WHAT YOU WILL DO
Go through the data from its first line and retype each line, stopping once the line containing "science, from the" has been retyped.

[Start of section]

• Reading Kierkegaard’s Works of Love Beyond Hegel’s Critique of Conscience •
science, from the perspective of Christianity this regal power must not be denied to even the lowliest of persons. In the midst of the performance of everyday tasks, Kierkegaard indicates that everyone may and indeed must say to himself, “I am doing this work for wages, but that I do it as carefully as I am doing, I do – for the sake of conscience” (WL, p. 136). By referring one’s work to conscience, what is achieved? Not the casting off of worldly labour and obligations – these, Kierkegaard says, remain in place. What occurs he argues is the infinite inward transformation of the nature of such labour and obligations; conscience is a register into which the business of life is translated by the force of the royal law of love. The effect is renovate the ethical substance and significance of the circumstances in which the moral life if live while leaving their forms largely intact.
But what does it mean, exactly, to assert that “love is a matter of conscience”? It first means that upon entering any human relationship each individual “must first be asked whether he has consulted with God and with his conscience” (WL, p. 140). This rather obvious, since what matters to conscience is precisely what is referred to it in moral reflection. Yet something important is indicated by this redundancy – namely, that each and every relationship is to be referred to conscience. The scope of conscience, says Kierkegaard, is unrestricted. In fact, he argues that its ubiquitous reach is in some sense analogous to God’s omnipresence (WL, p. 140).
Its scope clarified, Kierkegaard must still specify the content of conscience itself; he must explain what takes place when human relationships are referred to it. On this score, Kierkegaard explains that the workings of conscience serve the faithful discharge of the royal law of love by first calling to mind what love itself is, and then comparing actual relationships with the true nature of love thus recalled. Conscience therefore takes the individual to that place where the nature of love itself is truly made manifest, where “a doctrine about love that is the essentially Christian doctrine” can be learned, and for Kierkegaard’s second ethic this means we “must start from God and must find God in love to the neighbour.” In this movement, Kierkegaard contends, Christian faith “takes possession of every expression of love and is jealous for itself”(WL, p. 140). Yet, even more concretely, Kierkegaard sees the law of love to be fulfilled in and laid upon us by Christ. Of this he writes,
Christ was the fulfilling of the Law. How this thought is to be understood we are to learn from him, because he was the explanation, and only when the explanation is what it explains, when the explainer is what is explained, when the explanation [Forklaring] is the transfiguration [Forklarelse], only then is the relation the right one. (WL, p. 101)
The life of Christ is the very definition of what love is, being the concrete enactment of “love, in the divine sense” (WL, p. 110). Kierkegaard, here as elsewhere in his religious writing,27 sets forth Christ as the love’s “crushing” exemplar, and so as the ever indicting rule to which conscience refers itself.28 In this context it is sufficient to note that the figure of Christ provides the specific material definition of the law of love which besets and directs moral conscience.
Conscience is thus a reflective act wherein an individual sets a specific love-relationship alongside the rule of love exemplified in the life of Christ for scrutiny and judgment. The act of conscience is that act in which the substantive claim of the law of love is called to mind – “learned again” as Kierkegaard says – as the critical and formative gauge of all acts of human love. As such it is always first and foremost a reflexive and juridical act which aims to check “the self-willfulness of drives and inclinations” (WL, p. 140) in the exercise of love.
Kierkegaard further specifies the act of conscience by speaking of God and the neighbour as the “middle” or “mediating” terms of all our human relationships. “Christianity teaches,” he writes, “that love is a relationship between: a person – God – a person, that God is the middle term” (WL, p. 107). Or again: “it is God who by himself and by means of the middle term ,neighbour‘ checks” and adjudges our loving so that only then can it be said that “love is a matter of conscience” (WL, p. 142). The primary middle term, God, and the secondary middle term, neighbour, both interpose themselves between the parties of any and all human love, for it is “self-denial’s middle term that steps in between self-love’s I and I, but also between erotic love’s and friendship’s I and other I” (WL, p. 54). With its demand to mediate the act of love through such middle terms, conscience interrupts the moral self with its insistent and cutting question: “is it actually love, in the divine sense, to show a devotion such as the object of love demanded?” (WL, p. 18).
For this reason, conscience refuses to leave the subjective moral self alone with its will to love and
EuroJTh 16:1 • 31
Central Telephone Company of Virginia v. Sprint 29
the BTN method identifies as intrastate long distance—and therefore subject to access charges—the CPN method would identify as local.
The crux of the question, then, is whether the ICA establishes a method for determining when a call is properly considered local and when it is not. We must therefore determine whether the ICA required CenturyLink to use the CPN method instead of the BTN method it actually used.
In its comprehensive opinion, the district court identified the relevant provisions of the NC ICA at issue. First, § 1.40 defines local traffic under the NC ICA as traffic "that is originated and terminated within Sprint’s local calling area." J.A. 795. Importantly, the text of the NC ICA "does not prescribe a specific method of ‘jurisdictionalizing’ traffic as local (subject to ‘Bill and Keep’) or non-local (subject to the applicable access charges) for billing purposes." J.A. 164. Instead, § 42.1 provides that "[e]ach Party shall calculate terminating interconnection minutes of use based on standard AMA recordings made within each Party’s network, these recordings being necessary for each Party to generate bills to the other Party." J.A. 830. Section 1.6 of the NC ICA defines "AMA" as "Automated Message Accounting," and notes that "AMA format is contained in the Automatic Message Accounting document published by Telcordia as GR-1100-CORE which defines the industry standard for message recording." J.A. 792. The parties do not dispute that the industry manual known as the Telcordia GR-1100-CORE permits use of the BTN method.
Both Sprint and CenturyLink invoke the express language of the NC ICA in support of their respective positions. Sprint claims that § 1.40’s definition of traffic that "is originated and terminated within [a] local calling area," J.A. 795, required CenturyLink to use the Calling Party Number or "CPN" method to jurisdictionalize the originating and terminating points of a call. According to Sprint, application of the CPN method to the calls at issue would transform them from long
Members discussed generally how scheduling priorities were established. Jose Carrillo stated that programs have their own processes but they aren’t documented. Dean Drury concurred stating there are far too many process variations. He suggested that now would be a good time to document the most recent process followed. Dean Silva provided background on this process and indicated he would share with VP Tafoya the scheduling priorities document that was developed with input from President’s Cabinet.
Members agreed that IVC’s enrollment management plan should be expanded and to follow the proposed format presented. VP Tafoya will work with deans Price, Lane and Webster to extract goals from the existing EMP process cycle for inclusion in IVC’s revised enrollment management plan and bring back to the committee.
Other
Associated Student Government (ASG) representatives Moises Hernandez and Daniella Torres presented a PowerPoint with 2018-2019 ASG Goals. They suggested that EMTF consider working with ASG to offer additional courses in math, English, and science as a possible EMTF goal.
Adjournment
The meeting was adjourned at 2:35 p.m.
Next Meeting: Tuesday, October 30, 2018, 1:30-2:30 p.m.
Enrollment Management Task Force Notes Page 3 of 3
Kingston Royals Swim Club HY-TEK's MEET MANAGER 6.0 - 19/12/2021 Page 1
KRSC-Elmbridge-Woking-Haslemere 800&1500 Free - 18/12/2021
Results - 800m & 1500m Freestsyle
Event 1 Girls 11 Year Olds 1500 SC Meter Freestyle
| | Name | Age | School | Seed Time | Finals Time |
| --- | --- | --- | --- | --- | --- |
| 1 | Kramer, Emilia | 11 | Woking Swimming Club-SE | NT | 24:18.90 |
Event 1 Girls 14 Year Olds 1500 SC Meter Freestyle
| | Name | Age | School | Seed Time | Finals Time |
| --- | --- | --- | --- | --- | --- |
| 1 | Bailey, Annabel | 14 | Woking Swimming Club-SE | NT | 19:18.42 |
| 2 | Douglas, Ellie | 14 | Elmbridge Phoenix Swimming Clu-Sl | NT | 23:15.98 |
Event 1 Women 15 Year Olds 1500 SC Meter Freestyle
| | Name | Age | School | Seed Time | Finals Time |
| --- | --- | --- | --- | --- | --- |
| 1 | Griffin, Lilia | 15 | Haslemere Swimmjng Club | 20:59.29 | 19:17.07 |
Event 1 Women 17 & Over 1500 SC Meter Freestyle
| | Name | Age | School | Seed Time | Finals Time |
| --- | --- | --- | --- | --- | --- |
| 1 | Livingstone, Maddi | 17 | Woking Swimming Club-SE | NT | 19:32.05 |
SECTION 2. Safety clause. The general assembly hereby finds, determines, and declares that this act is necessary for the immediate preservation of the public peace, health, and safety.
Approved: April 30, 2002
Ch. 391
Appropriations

[End of section]

RESULT OF THIS EXERCISE
• Reading Kierkegaard’s Works of Love Beyond Hegel’s Critique of Conscience •
science, from the perspective of Christianity this regal power must not be denied to even the lowliest of persons. In the midst of the performance of everyday tasks, Kierkegaard indicates that everyone may and indeed must say to himself, “I am doing this work for wages, but that I do it as carefully as I am doing, I do – for the sake of conscience” (WL, p. 136). By referring one’s work to conscience, what is achieved? Not the casting off of worldly labour and obligations – these, Kierkegaard says, remain in place. What occurs he argues is the infinite inward transformation of the nature of such labour and obligations; conscience is a register into which the business of life is translated by the force of the royal law of love. The effect is renovate the ethical substance and significance of the circumstances in which the moral life if live while leaving their forms largely intact.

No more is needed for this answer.